Dive Brief:
- BD COO Thomas Polen, 46, will take over as the medtech's CEO on Jan. 28, 2020, per a unanimous vote by the company's board of directors announced in a leadership succession plan Thursday.
- Polen's most notable recent work at BD includes leading the 2017 acquisition of C.R. Bard for $24 billion and the 2015 buyout of CareFusion for approximately $12 billion.
- He will replace Vince Forlenza, 66, who has held the chief executive role for eight years and previously served as chairman of both AdvaMed and AdvaMedDx's board of directors. Forlenza will continue with BD as executive chairman of the board of directors while Polen will continue to serve as president.
Dive Insight:
The Franklin Lakes, New Jersey-based medtech's market capitalization, which currently hovers around $68 billion, has grown more than 300% since Forlenza was appointed to take the helm in 2011, BD said. A recent analysis by EY found BD ranked fourth among medtechs that had the most dramatic change to market capitalization between late 2014 and early 2019, behind only Thermo Fisher Scientific, Medtronic, and Intuitive Surgical.
Annual revenues also more than doubled during Forlenza's tenure as CEO, BD said, thanks in part to the major acquisitions of C.R. Bard and CareFusion. Similar to Polen's leadership path, Forlenza, who joined the company in 1980, served as president and COO prior to becoming CEO.
Forlenza's leadership tenure with AdvaMed, the industry association said, coincided with a two-year suspension of the medical device excise tax, passage of 21st Century Cures, reauthorization of MDUFA, development of a framework to help define the value of medical technology, and implementation of a China-specific code of ethics.
"As we head into the final year of the BD-Bard integration, the board and I have been focused on preparing for the next phase of the company's growth, and we recognize this is the right time to appoint a successor with the vision, drive and capability to lead BD into the future," Forlenza said in the announcement.
Polen has spent a total of 18 years at BD, taking a break from the company between 2004 and 2008 to work in Baxter's biopharma and global injectables businesses. He first joined BD in 1999 when a startup he worked on was bought by BD. From there, he held leadership roles in the company's preanalytical systems, diagnostics systems, medical surgical systems and pharmaceutical systems businesses, BD said.
In 2014, Polen was tapped to serve as segment president of BD Medical . He was appointed president of the entire company in 2017 before being named COO about a year ago.

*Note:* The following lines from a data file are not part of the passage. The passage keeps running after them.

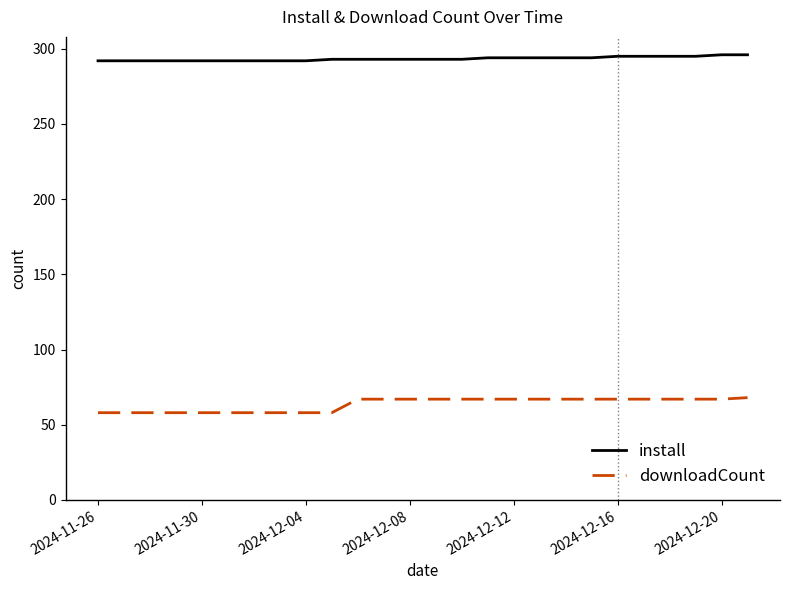

Which series has the largest total across all categories?

install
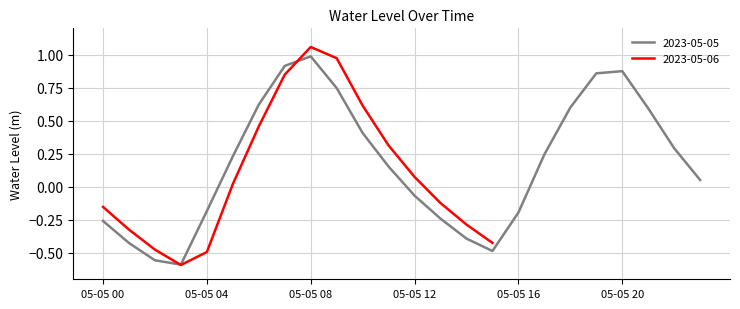

How many positive values are there?

22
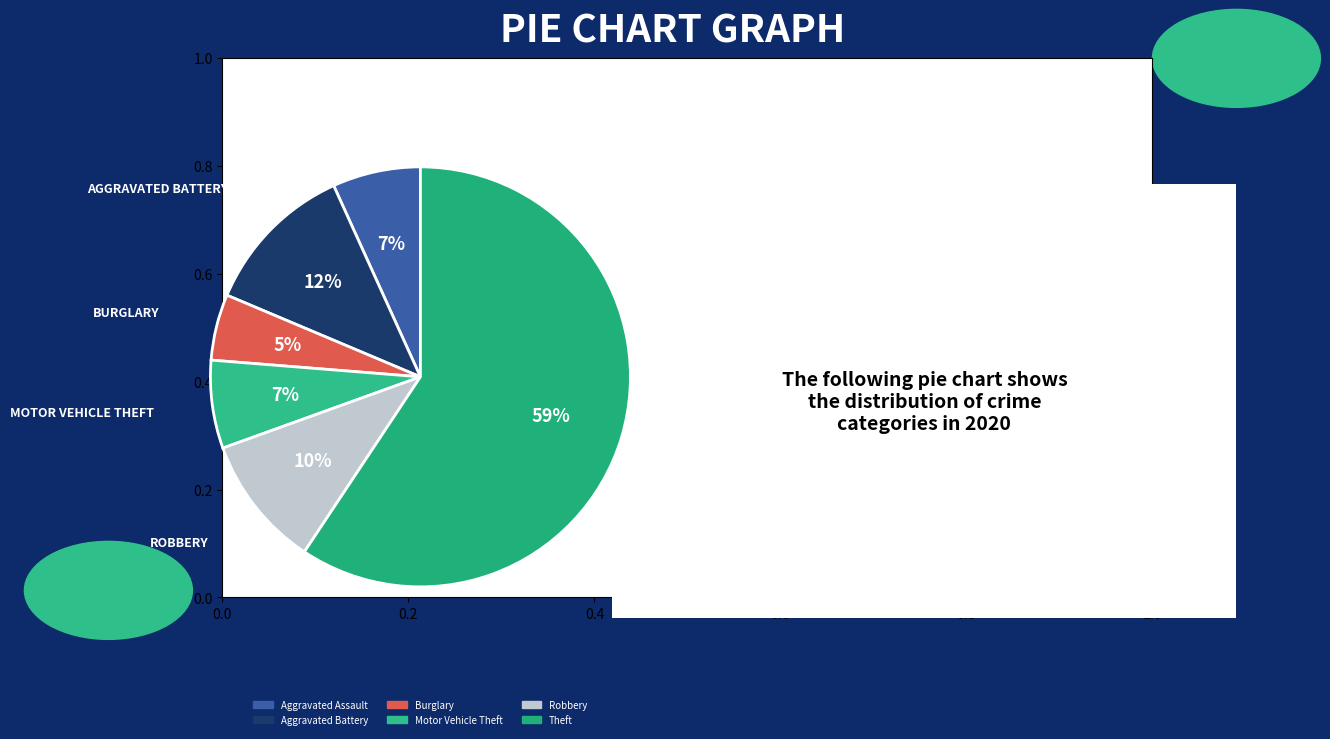

How many slices are in this pie chart?

6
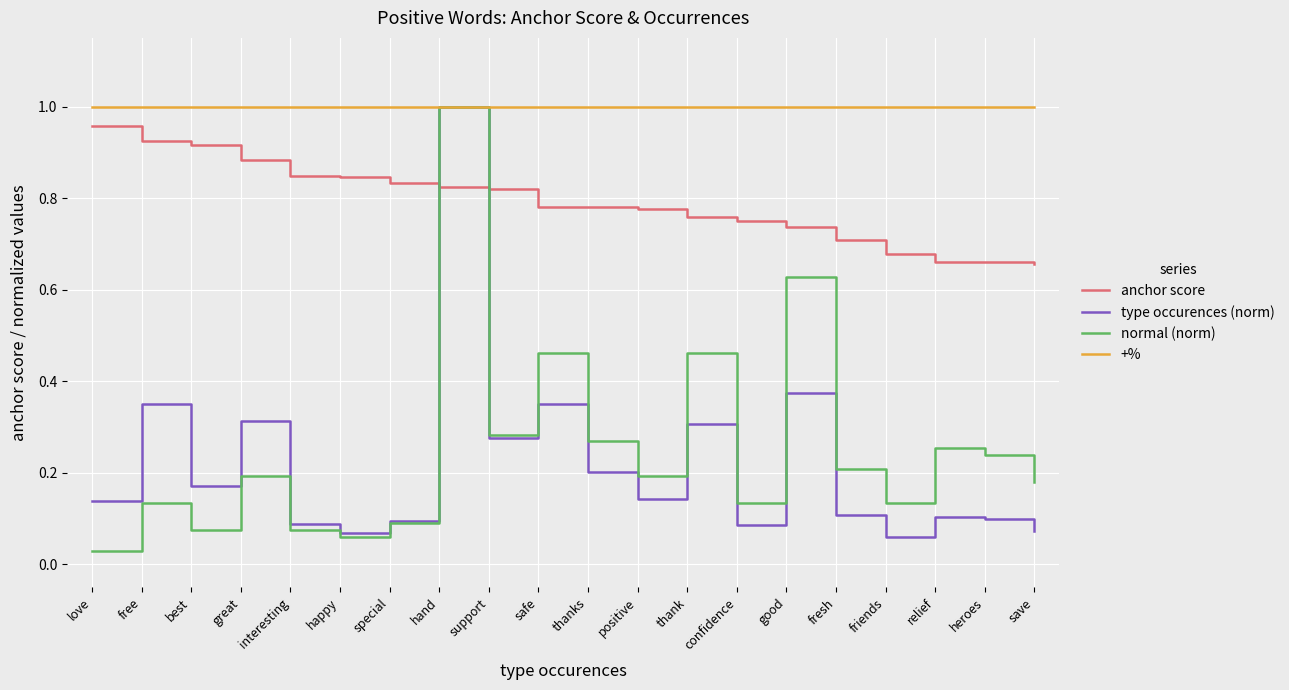

What is the total value across all series at friends?

1.9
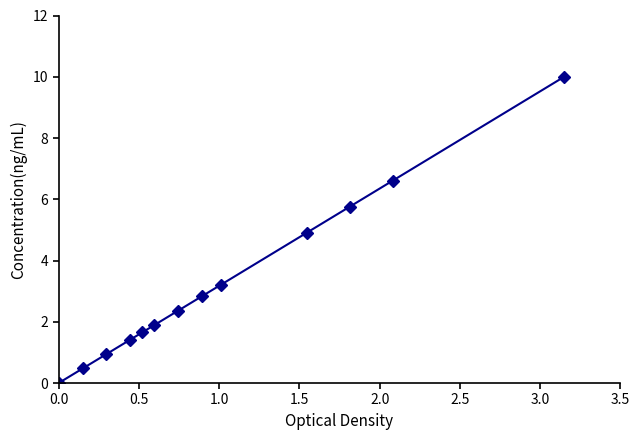

How many categories are shown in the chart?

13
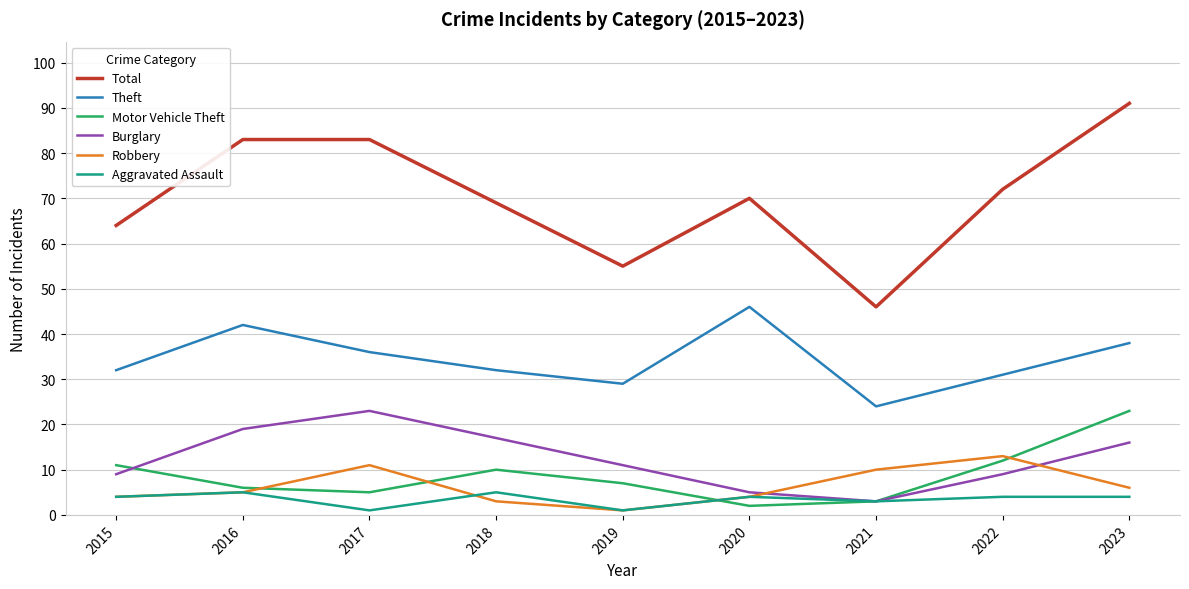

What is the maximum value shown in the chart?

91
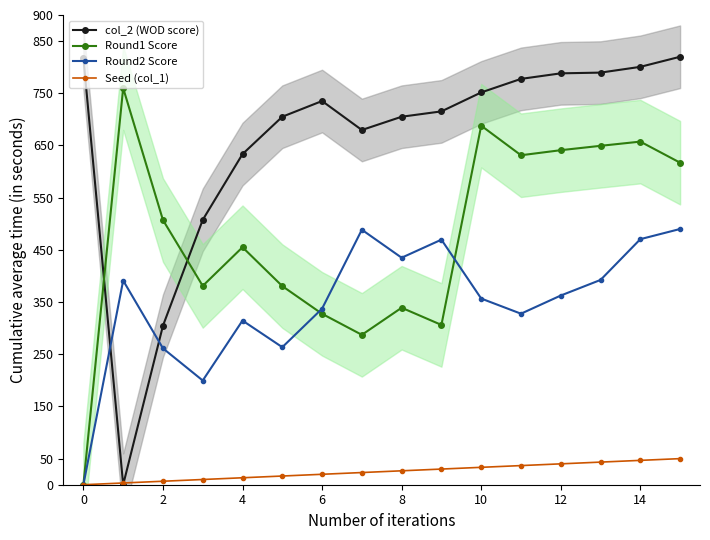

Which series has the widest spread of values?

col_2 (WOD score)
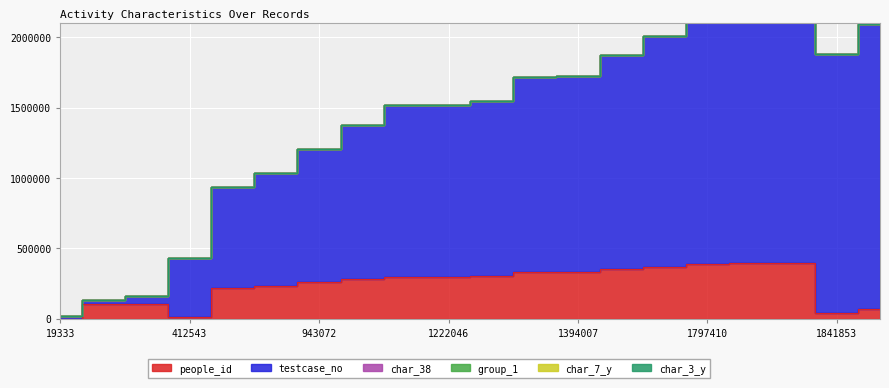

Rank the series at 715630 from highest to lowest value.

testcase_no, people_id, char_7_y, char_3_y, group_1, char_38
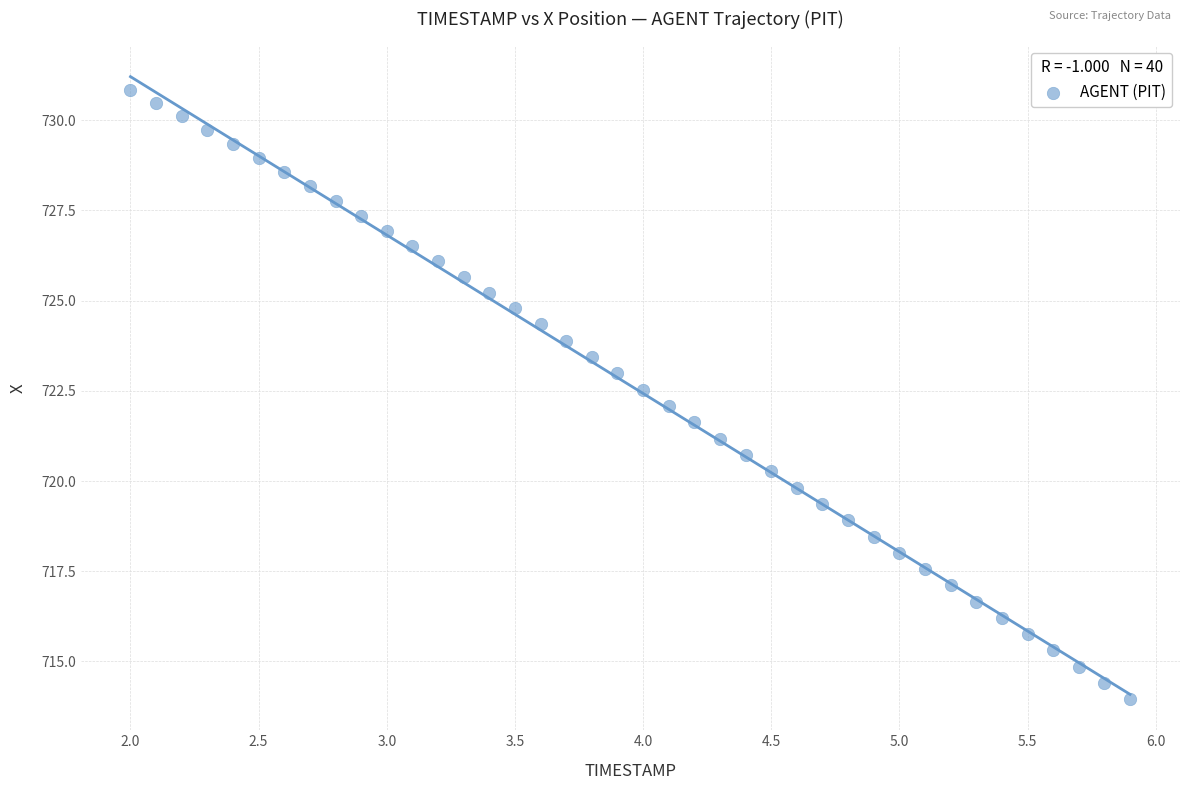

What is the range of Y values (max minus min)?

16.9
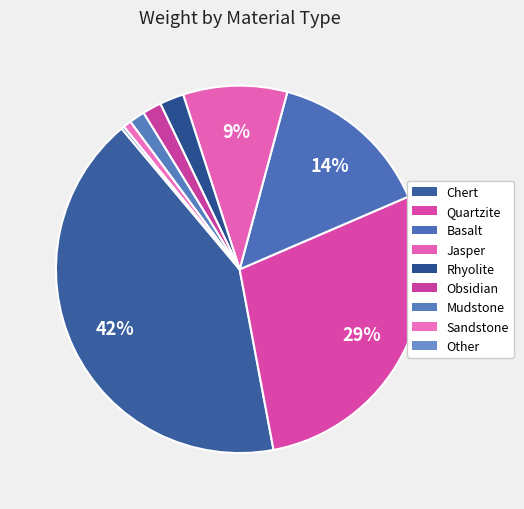

To the nearest percent, what is the average slice percentage?

11%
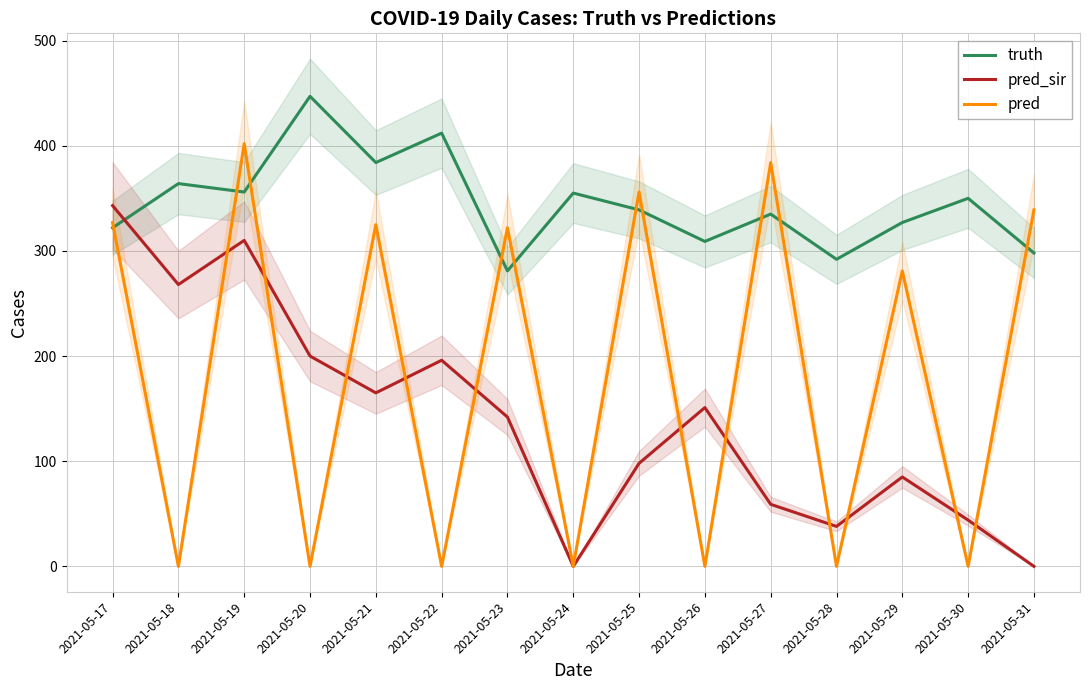

List the series in order of their peak value, highest first.

truth, pred, pred_sir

He currently oversees BD's three business segments (medical, interventional, and life sciences).
BD is the second major medtech in the last month to announce a major leadership succession. At the end of August, Medtronic said CEO Omar Ishrak would retire from the role next April, ahead of the company's mandatory executive officer retirement age of 65. Restorative Therapies Group head Geoff Martha, 49, is slated to become CEO.
BD maintained revenue growth last quarter despite a few notable headwinds. Its Lutonix drug-coated balloon, which it acquired as part of the C.R. Bard deal, came under FDA's scrutiny as the agency took a closer look at long-term safety data from a number of manufacturers' paclitaxel-eluting stents and DCBs.
The company said in a statement following FDA's June meeting on the topic it "appreciates" the agency's updated recommendations, acknowledging that, while a late mortality signal associated with the devices was present, "the magnitude of the signal should be interpreted with caution due to multiple limitations in the available data." In a Sept. 20 note from Cowen to investors, analysts said they expected manufacturers to publish updated paclitaxel device labels "within days."
On the third quarter earnings call, Forlenza also disclosed the FDA alerted BD it couldn't approve the company's PMA submission for the Lutonix DCB to treat peripheral artery disease below the knee in its current form, and that BD had withdrawn its FDA application to market an insulin patch pump for patients with Type 2 diabetes.
BD is also among the major medtechs affected by increased attention to ethylene oxide sterilization facilities and their potential carcinogenic risk to nearby residents. Lawmakers and regulators in Georgia have scrutinized ethylene oxide emissions from a BD plant in Covington, Georgia. BD said July 25 it is "working closely" with the Georgia Environmental Protection Division, and that its facility's emissions are acceptable within risk levels as defined by the U.S. Environmental Protection Agency.